La demande de consultation présentée par la Tunisie à l’Organisation mondiale du commerce (OMC) contre la mesure antidumping provisoire imposée par le Maroc sur les importations de cahiers originaires de Tunisie, est à la fois «surprenante» et «contestable», a déclaré Jalil Benddane, président de l’Association des fabricants de cahier au Maroc (AFCM), qui tenait un point presse cet après-midi, afin de préciser sa position dans ce différend qui oppose les deux pays.
Benddane a indiqué que la Tunisie a tenté de «politiser» un débat qui reste avant tout commercial et technique. «Déposer une plainte à l’OMC contre une décision qui n’est que provisoire semble avoir uniquement pour but d’entraver le bon déroulement de l’enquête», a-t-il ainsi déploré. Le responsable a par ailleurs précisé que l’autorité de tutelle, à savoir le ministère de l’Industrie, a souhaité étendre la durée de son enquête, conformément aux règles anti-dumping OMC et marocaines, afin de pouvoir bénéficier de davantage de temps pour apprécier les points jugés complexes de cette enquête.
Une industrie en péril
«S’il n'y a vraiment pas de pratiques de dumping de la part des exportateurs tunisiens, pourquoi ne le prouvent-ils pas auprès des autorités marocaines», s’est demandé le DG de la MAPAF, l’une des trois sociétés membres de l’AFCM.
La notion du dumping selon l’OMC, ajoute-t-il, est de vendre à l’export moins cher que sur le marché local et que cela provoque des dommages sur le marché cible. «C’est le cas, affirme-t-il.
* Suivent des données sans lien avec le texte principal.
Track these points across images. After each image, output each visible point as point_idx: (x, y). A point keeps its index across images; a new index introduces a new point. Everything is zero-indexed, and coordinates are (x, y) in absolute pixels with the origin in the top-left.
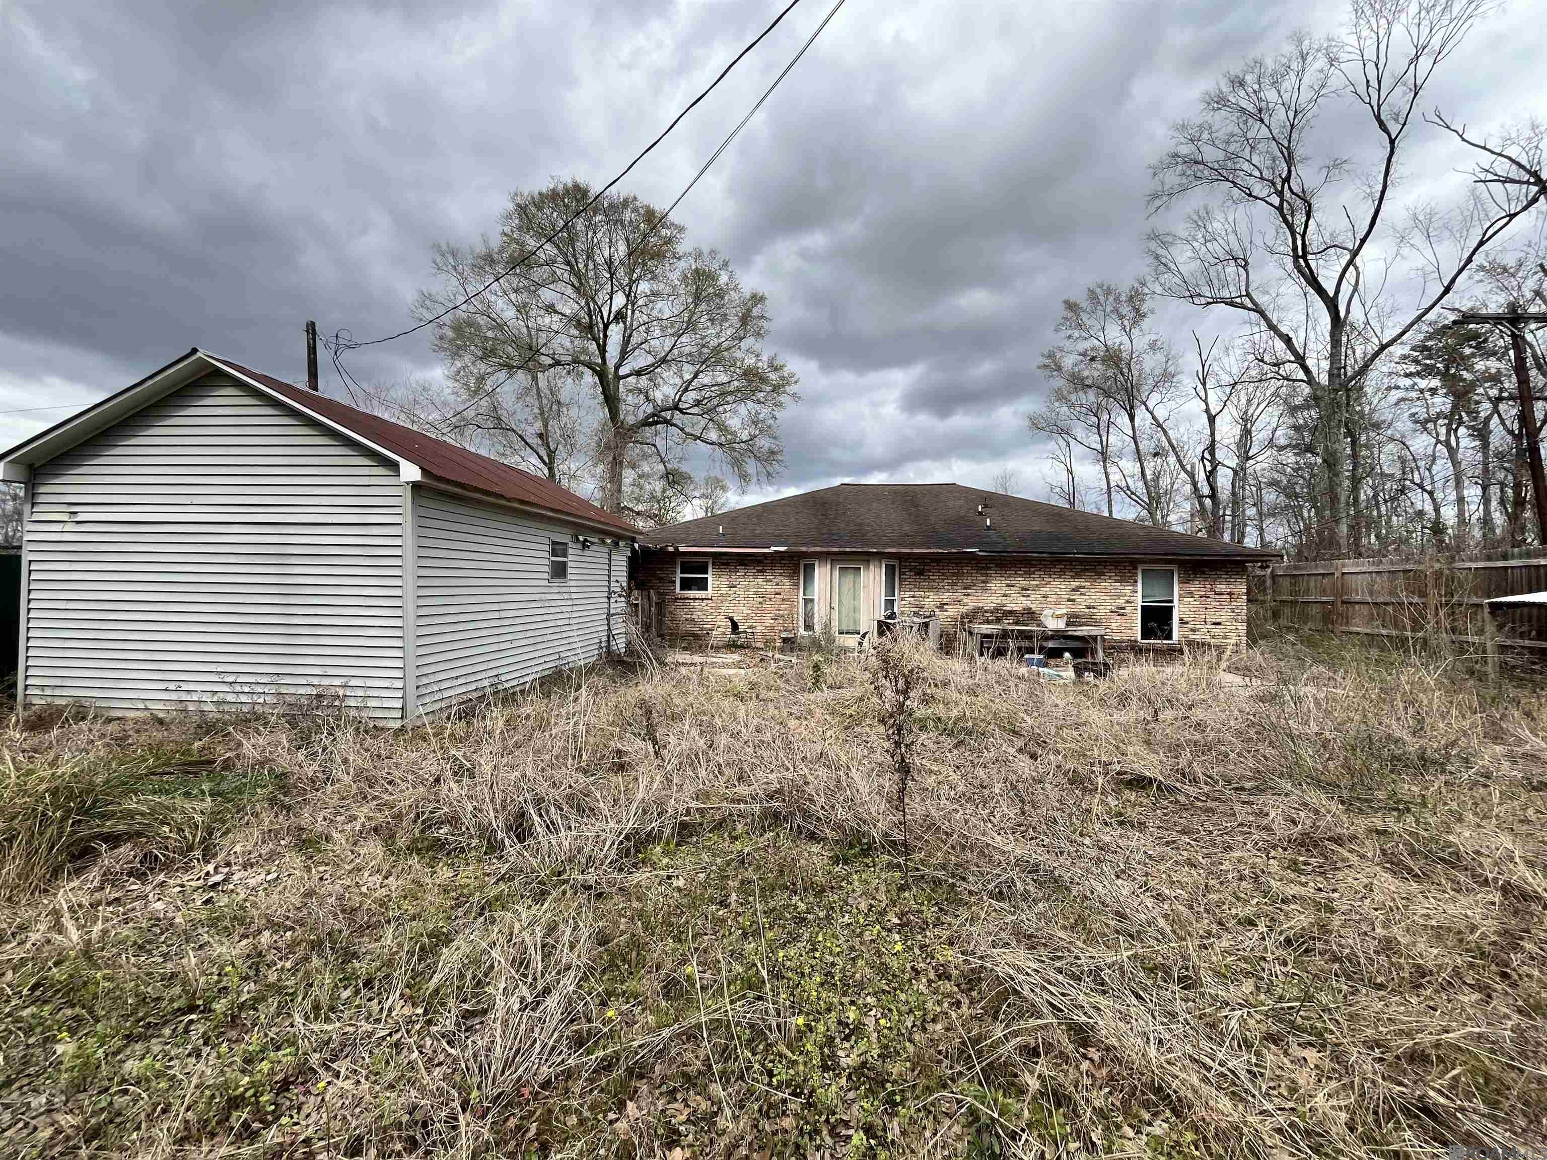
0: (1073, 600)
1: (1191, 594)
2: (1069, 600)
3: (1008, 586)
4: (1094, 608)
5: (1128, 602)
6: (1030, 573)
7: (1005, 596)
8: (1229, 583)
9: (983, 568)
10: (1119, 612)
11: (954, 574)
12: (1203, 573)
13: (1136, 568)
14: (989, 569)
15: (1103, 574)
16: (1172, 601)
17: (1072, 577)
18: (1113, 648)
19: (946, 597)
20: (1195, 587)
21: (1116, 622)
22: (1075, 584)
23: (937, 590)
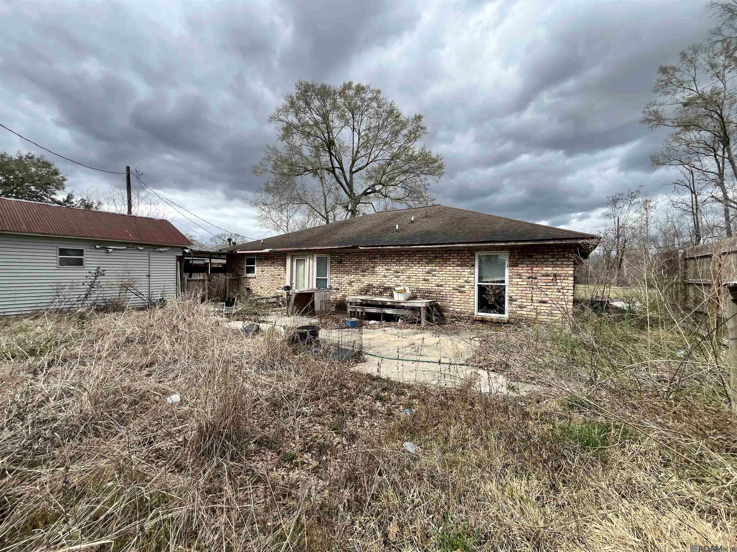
0: (428, 280)
1: (520, 276)
2: (425, 280)
3: (387, 270)
4: (442, 286)
5: (466, 282)
6: (400, 261)
7: (385, 277)
8: (556, 266)
9: (373, 258)
10: (460, 289)
11: (357, 263)
12: (530, 257)
13: (473, 255)
14: (376, 258)
15: (449, 260)
16: (503, 282)
17: (427, 263)
18: (455, 317)
19: (352, 277)
20: (523, 270)
21: (457, 298)
22: (428, 268)
23: (348, 273)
Plusieurs sociétés ont fermé boutique, nous sommes les seuls rescapés et nous ne sommes pas prêts de fermer nos usines» prévient-il.
Et de poursuivre : «Nous étions plus d’une quinzaine, nous ne sommes plus que trois (Mapaf, Med Paper et Promograph : ndlr)».
Autre argument de taille brandit par les industriels marocain : la décision des autorités marocaines d’imposer des mesures antidumping provisoires sur les importations tunisiennes a été adoptée sur la base de données communiquées par les exportateurs tunisiens et dans le strict respect du contradictoire.
Les griefs de la profession
Le président de l’AFCM n’a pas manqué d’établir une liste des principaux reproches faits aux exportateurs tunisiens :
- Les prix à l’export pratiqués par les exportateurs tunisiens sur le marché marocain sont extrêmement bas et systématiquement les moins élevés, comparativement aux autres importations.
-La Tunisie écoule massivement ses produits sur le marché marocain, comme en atteste les statistiques du T1 2018, qui n’ont pas été dévoilés par le président de l’association. Il fait savoir en revanche que «le Maroc a une capacité installée de 26.000 tonnes, ce qui pourrait largement suffire à alimenter notre marché, qui est de l’ordre de 21.000 tonnes».
-Les importations tunisiennes de cahiers s’accaparent près de 90% des importations totales de cahiers au Maroc.
-Le marché marocain représente plus de 80% du volume total des exportations tunisiennes de cahiers dans le monde.
Benddane affiche sa confiance dans son ministère de tutelle. Dans une récente rencontre avec les médias, le porte-parole du gouvernement, Mustapha El-Khalfi, a expliqué en effet que «le gouvernement est en droit de protéger les entreprises marocaines face au dumping tunisien. Nous sommes prêts à engager toute voie susceptible de les défendre».
Au final, les producteurs marocains appellent à ce que les débats relatifs à cette procédure administrative soient circonscrits aux seuls aspects «techniques» du dossier, et que l’impartialité de la procédure soit préservée face aux «pressions politique que tentent d’exercer la Tunisie».